E ancora: “Mani aguzze e tenere che aderire vogliono alla vita, appartenerne ogni anfratto...” Si insegue la luce, si cerca di ritrovare energia, lucidità e fiducia per superare l'incertezza di questo tempo che ci ha costretti a fermaci. Gli spasmi del corpo sono sgraziati ma qui ritrovano grazia e armonia, riprendono il controllo, si aprono alla guarigione e alla speranza. Ed è a questa speranza che ci conduce la voce narrante, da uomo di teatro, dello stesso Bonagiuso.
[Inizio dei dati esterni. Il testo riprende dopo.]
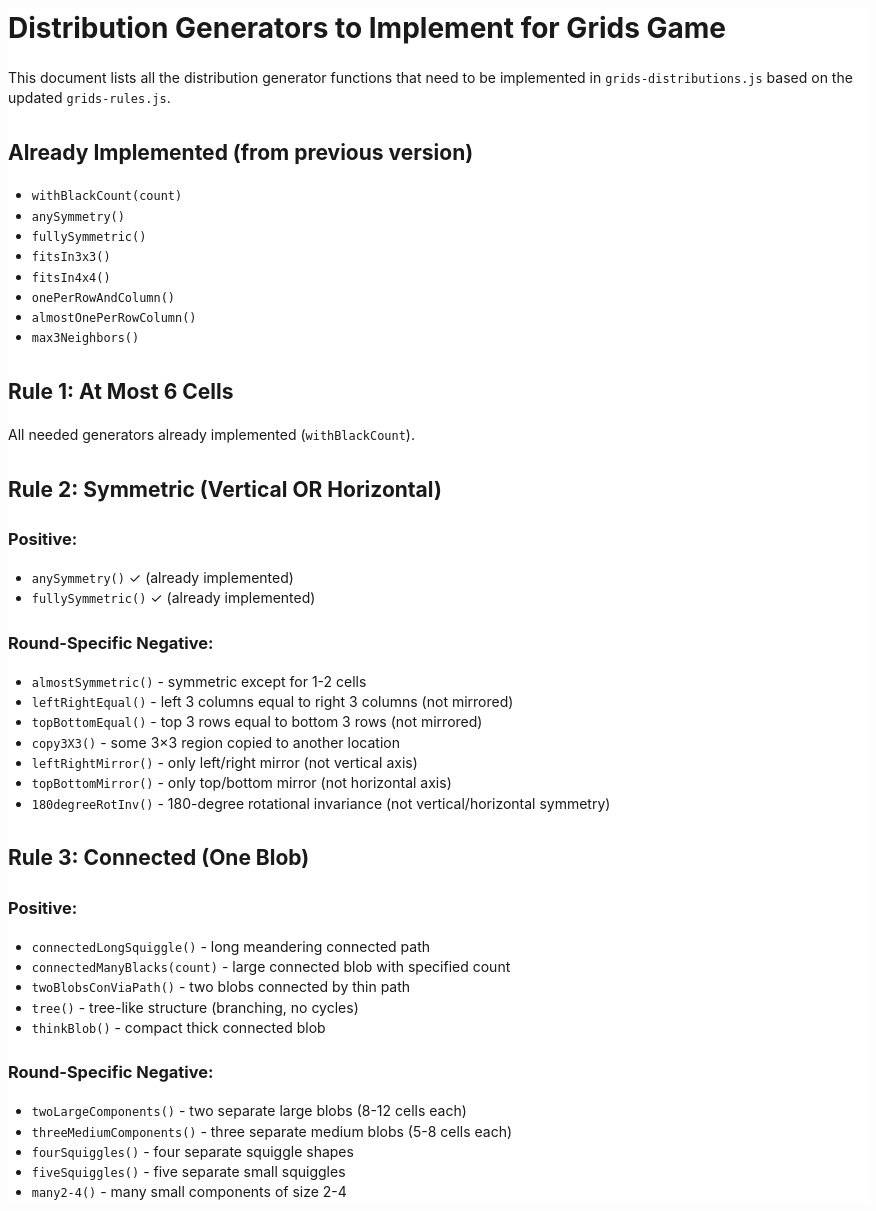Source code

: # Distribution Generators to Implement for Grids Game

This document lists all the distribution generator functions that need to be implemented in `grids-distributions.js` based on the updated `grids-rules.js`.

## Already Implemented (from previous version)
- `withBlackCount(count)`
- `anySymmetry()`
- `fullySymmetric()`
- `fitsIn3x3()`
- `fitsIn4x4()`
- `onePerRowAndColumn()`
- `almostOnePerRowColumn()`
- `max3Neighbors()`

## Rule 1: At Most 6 Cells
All needed generators already implemented (`withBlackCount`).

## Rule 2: Symmetric (Vertical OR Horizontal)

### Positive:
- `anySymmetry()` ✓ (already implemented)
- `fullySymmetric()` ✓ (already implemented)

### Round-Specific Negative:
- `almostSymmetric()` - symmetric except for 1-2 cells
- `leftRightEqual()` - left 3 columns equal to right 3 columns (not mirrored)
- `topBottomEqual()` - top 3 rows equal to bottom 3 rows (not mirrored)
- `copy3X3()` - some 3×3 region copied to another location
- `leftRightMirror()` - only left/right mirror (not vertical axis)
- `topBottomMirror()` - only top/bottom mirror (not horizontal axis)
- `180degreeRotInv()` - 180-degree rotational invariance (not vertical/horizontal symmetry)

## Rule 3: Connected (One Blob)

### Positive:
- `connectedLongSquiggle()` - long meandering connected path
- `connectedManyBlacks(count)` - large connected blob with specified count
- `twoBlobsConViaPath()` - two blobs connected by thin path
- `tree()` - tree-like structure (branching, no cycles)
- `thinkBlob()` - compact thick connected blob

### Round-Specific Negative:
- `twoLargeComponents()` - two separate large blobs (8-12 cells each)
- `threeMediumComponents()` - three separate medium blobs (5-8 cells each)
- `fourSquiggles()` - four separate squiggle shapes
- `fiveSquiggles()` - five separate small squiggles
- `many2-4()` - many small components of size 2-4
Perché è nei momenti difficili, quando lo scoramento e la disperazione sembrano prevalere e sovrastare tutto, che riemerge testarda la speranza, e la fiducia nel futuro torna a far capolino, come  quando abbiamo ancora dentro il buio dell'inverno ma fuori riesplode, testarda, la primavera, con le sue promesse: “ Ridevi come la primavera se ne fotte dell'inverno, e fiorisce in lumine vitae”.

Perché nonostante il buio, il lutto, la malattia, nonostante tutto a volte sembri finito, non la fermi la Vita.